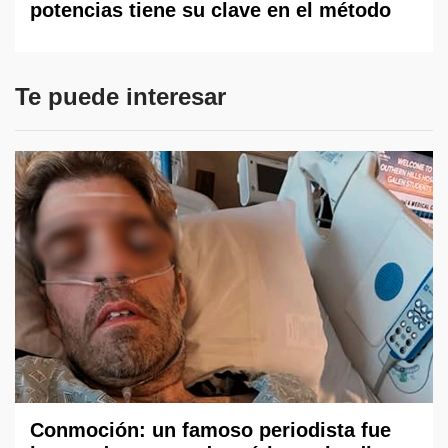
potencias tiene su clave en el método
Te puede interesar
Conmoción: un famoso periodista fue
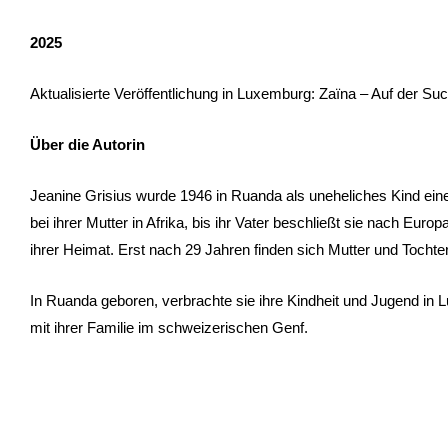
2025
Aktualisierte Veröffentlichung in Luxemburg: Zaïna – Auf der Su
Über die Autorin
Jeanine Grisius wurde 1946 in Ruanda als uneheliches Kind ein
bei ihrer Mutter in Afrika, bis ihr Vater beschließt sie nach Eur
ihrer Heimat. Erst nach 29 Jahren finden sich Mutter und Tochter
In Ruanda geboren, verbrachte sie ihre Kindheit und Jugend in L
mit ihrer Familie im schweizerischen Genf.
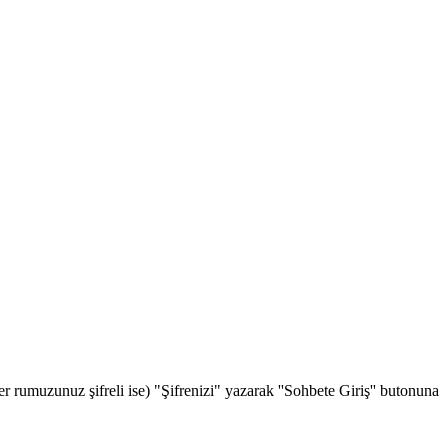
rumuzunuz şifreli ise) "Şifrenizi" yazarak ''Sohbete Giriş'' butonuna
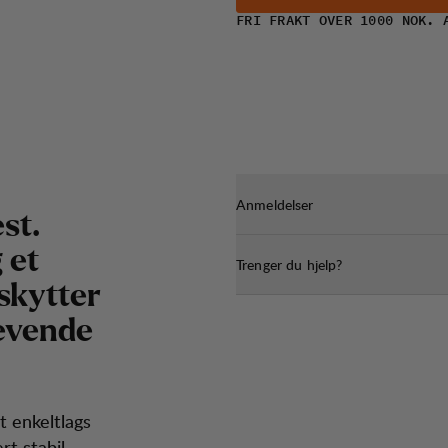
FRI FRAKT OVER 1000 NOK. 
Anmeldelser
st.
 et
Trenger du hjelp?
skytter
revende
t enkeltlags
rt stabil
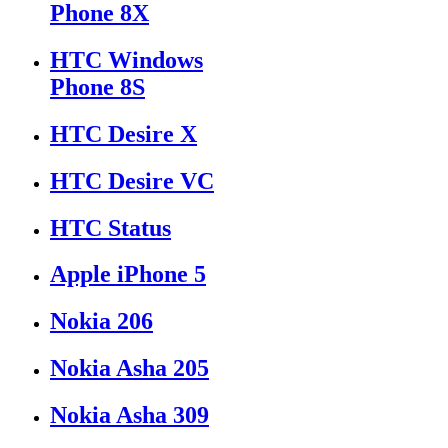
Phone 8X
HTC Windows
Phone 8S
HTC Desire X
HTC Desire VC
HTC Status
Apple iPhone 5
Nokia 206
Nokia Asha 205
Nokia Asha 309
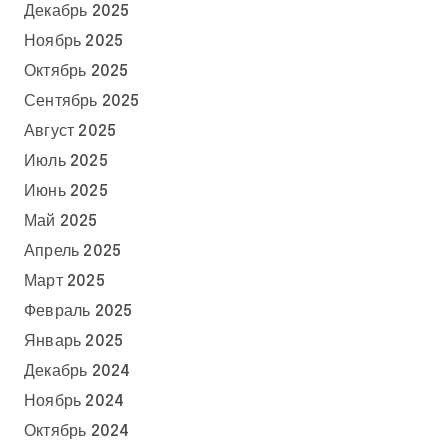
Декабрь 2025
Ноябрь 2025
Октябрь 2025
Сентябрь 2025
Август 2025
Июль 2025
Июнь 2025
Май 2025
Апрель 2025
Март 2025
Февраль 2025
Январь 2025
Декабрь 2024
Ноябрь 2024
Октябрь 2024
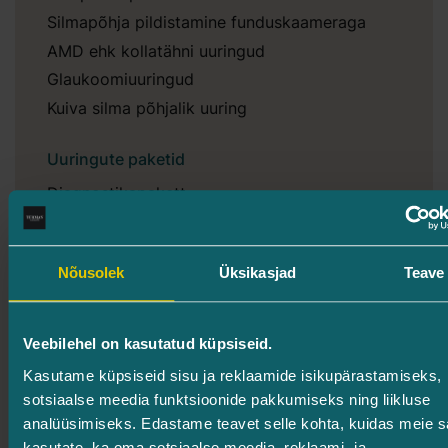
Silmapõhja pildistamine funduskaameraga
AMD ehk kollatähni uuringud
Glaukoomiuuringud
Kuiva silma põhjalik uuring
Uuringute paketid
Diagnostikapakett
Pakett 60+
Tavapakett (40+)
Nõusolek
Üksikasjad
Teave
Silmapass
Silmaravi
Veebilehel on kasutatud küpsiseid.
Silmasüstid
Kasutame küpsiseid sisu ja reklaamide isikupärastamiseks,
Laserravi
sotsiaalse meedia funktsioonide pakkumiseks ning liikluse
Silmaarsti vastuvõtt
analüüsimiseks. Edastame teavet selle kohta, kuidas meie sa
kasutate, ka oma sotsiaalse meedia, reklaami- ja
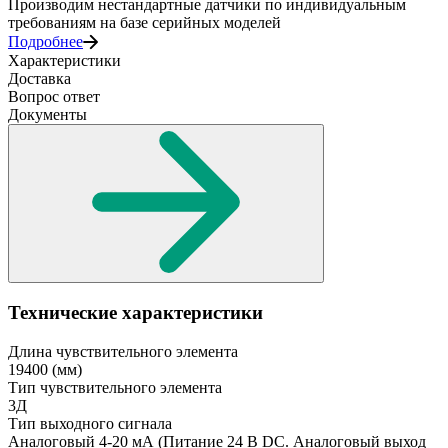
Производим нестандартные датчики по индивидуальным
требованиям на базе серийных моделей
Подробнее
Характеристики
Доставка
Вопрос ответ
Документы
Технические характеристики
Длина чувствительного элемента
19400
(мм)
Тип чувствительного элемента
3Д
Тип выходного сигнала
Аналоговый 4-20 мА
(Питание 24 В DC. Аналоговый выход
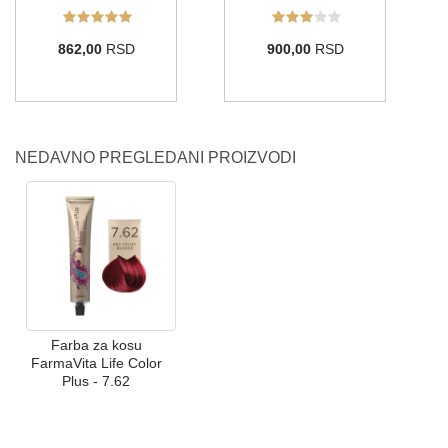
862,00
RSD
900,00
RSD
NEDAVNO PREGLEDANI PROIZVODI
Farba za kosu
FarmaVita Life Color
Plus - 7.62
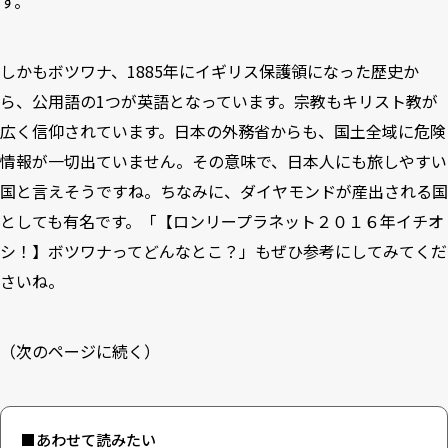
す。
しかもボツワナ、1885年にイギリス保護領になった歴史か
ら、公用語の1つが英語となっています。宗教もキリスト教が
広く信仰されています。日本の外務省からも、国土全域に危険
情報が一切出ていません。その意味で、日本人にも旅しやすい
国と言えそうですね。ちなみに、ダイヤモンドが産出される国
としても有名です。「
【ロンリープラネット２０１６年イチオ
シ！】ボツワナってどんなとこ？
」もぜひ参考にしてみてくだ
さいね。
（次のページに続く）
■あわせて読みたい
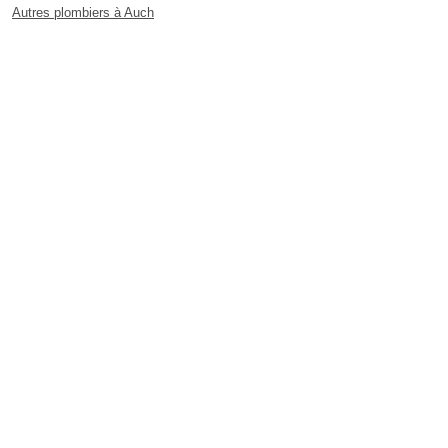
Autres plombiers à Auch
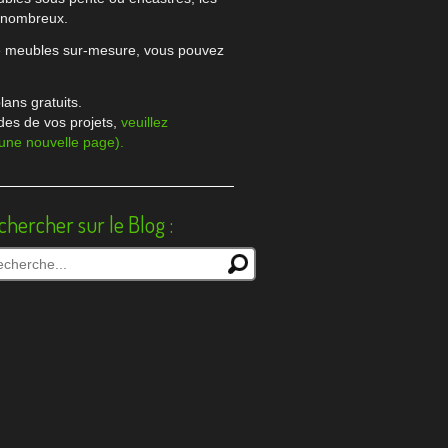
t nombreux.
de meubles sur-mesure, vous pouvez
lans gratuits.
des de vos projets,
veuillez
 une nouvelle page).
chercher sur le Blog :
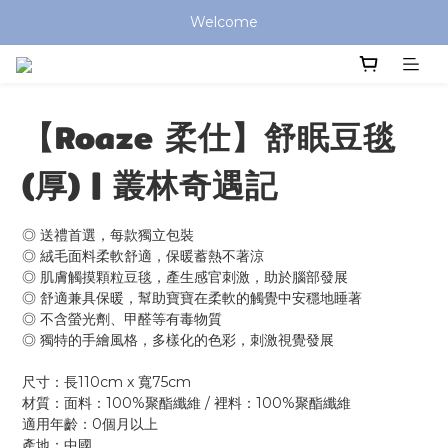
全館滿 $799 免運費 (僅提供台灣本島區域，外島地區請洽客服) 
Welcome
全館滿 $799 免運費 (僅提供台灣本島區域，外島地區請洽客服) 
【Roaze 柔仕】舒眠豆毯
(厚) | 叢林奇遇記
◎ 送禮首選，每款獨立包裝
◎ 絨毛面料柔軟舒適，保暖蓄熱不著涼
◎ 肌膚觸摸顆粒豆毯，產生感官刺激，助於腦部發展
◎ 舒適兼具保暖，幫助寶寶在柔軟的觸覺中安穩地睡著
◎ 不含螢光劑、甲醛等有毒物質
◎ 獨特的手繪風格，多樣化的色彩，刺激視覺發展
尺寸：長110cm x 寬75cm
材質：面料：100%聚酯纖維 / 裡料：100%聚酯纖維
適用年齡：0個月以上
產地：中國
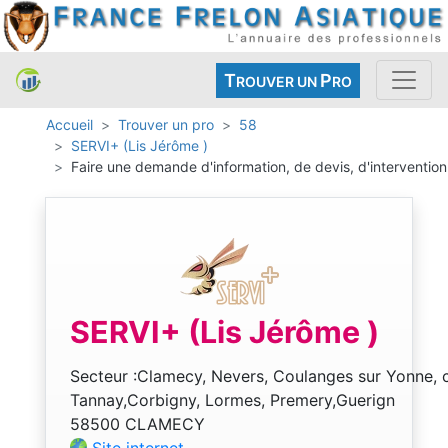
T
P
ROUVER UN
RO
Accueil
Trouver un pro
58
SERVI+ (Lis Jérôme )
Faire une demande d'information, de devis, d'intervention
SERVI+ (Lis Jérôme )
Secteur :Clamecy, Nevers, Coulanges sur Yonne, c
Tannay,Corbigny, Lormes, Premery,Guerign
58500 CLAMECY
Site internet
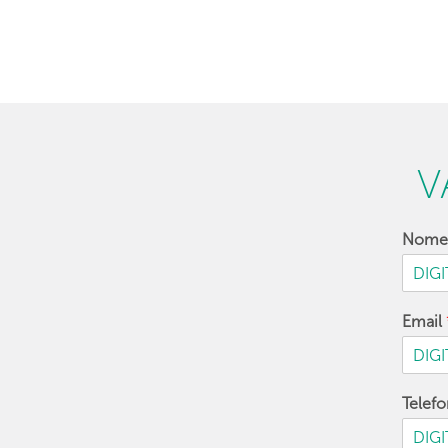
V
Nom
Email
Telef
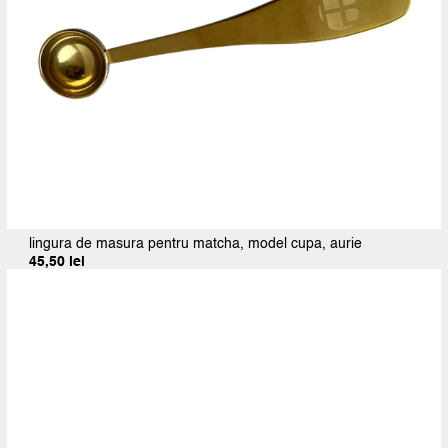
lingura de masura pentru matcha, model cupa, aurie
45,50
lei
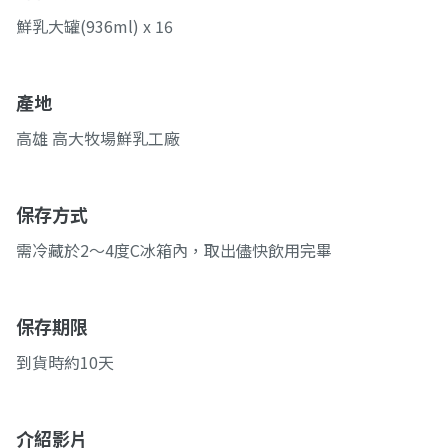
鮮乳大罐(936ml) x 16
產地
高雄 高大牧場鮮乳工廠
保存方式
需冷藏於2～4度C冰箱內，取出儘快飲用完畢
保存期限
到貨時約10天
介紹影片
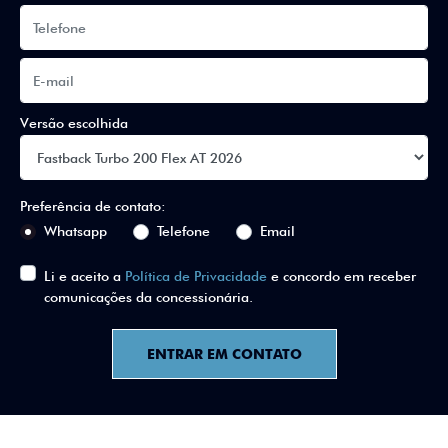
Versão escolhida
Preferência de contato:
Whatsapp
Telefone
Email
Li e aceito a
Política de Privacidade
e concordo em receber
comunicações da concessionária.
ENTRAR EM CONTATO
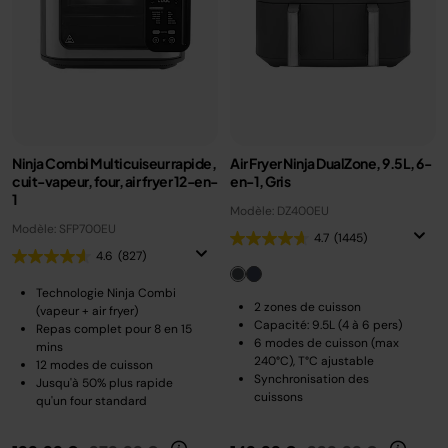
Ninja Combi Multicuiseur rapide,
Air Fryer Ninja DualZone, 9.5L, 6-
cuit-vapeur, four, air fryer 12-en-
en-1, Gris
1
Modèle: DZ400EU
Modèle: SFP700EU
4.7
(1445)
4.6
(827)
Technologie Ninja Combi
2 zones de cuisson
(vapeur + air fryer)
Capacité: 9.5L (4 à 6 pers)
Repas complet pour 8 en 15
6 modes de cuisson (max
mins
240°C), T°C ajustable
12 modes de cuisson
Synchronisation des
Jusqu'à 50% plus rapide
cuissons
qu'un four standard
Prix réduit de
au
Prix réduit de
au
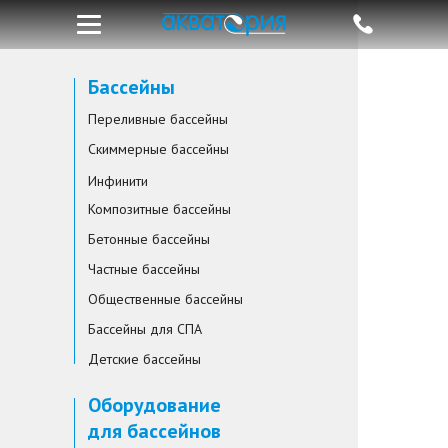
Бассейны
Переливные бассейны
Скиммерные бассейны
Инфинити
Композитные бассейны
Бетонные бассейны
Частные бассейны
Общественные бассейны
Бассейны для СПА
Детские бассейны
Оборудование
для бассейнов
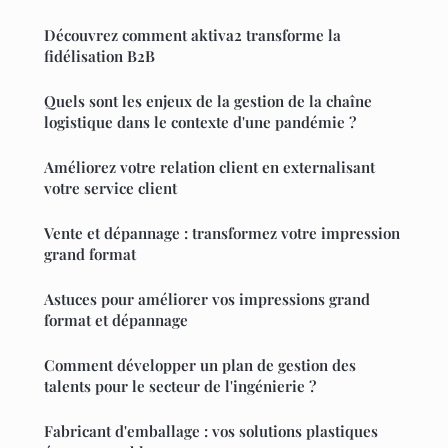
Découvrez comment aktiva2 transforme la
fidélisation B2B
Quels sont les enjeux de la gestion de la chaîne
logistique dans le contexte d'une pandémie ?
Améliorez votre relation client en externalisant
votre service client
Vente et dépannage : transformez votre impression
grand format
Astuces pour améliorer vos impressions grand
format et dépannage
Comment développer un plan de gestion des
talents pour le secteur de l'ingénierie ?
Fabricant d'emballage : vos solutions plastiques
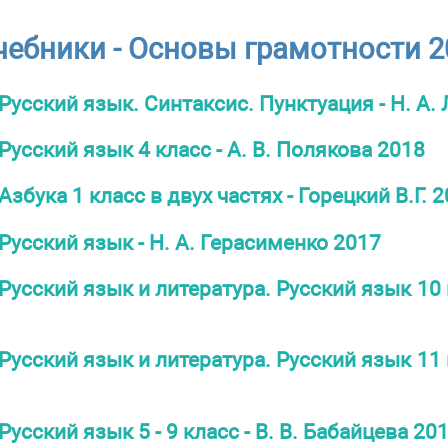
чебники - Основы грамотности 2
Русский язык. Синтаксис. Пунктуация - Н. А.
Русский язык 4 класс - А. В. Полякова 2018
Азбука 1 класс в двух частях - Горецкий В.Г. 
Русский язык - Н. А. Герасименко 2017
Русский язык и литература. Русский язык 10 к
Русский язык и литература. Русский язык 11 к
Русский язык 5 - 9 класс - В. В. Бабайцева 20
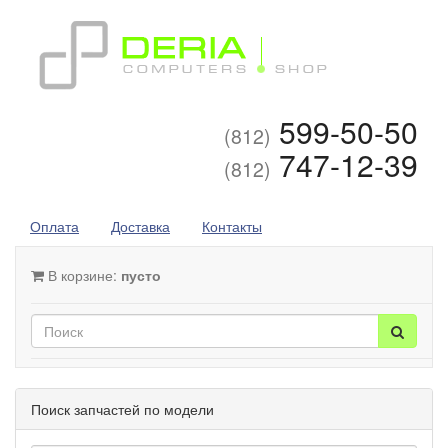
599-50-50
(812)
747-12-39
(812)
Оплата
Доставка
Контакты
В корзине:
пусто
Поиск запчастей по модели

■ Exercise instructions: Determine how many lines of the listing above include the word "votre", and report that number only.

■ Result of this task: 3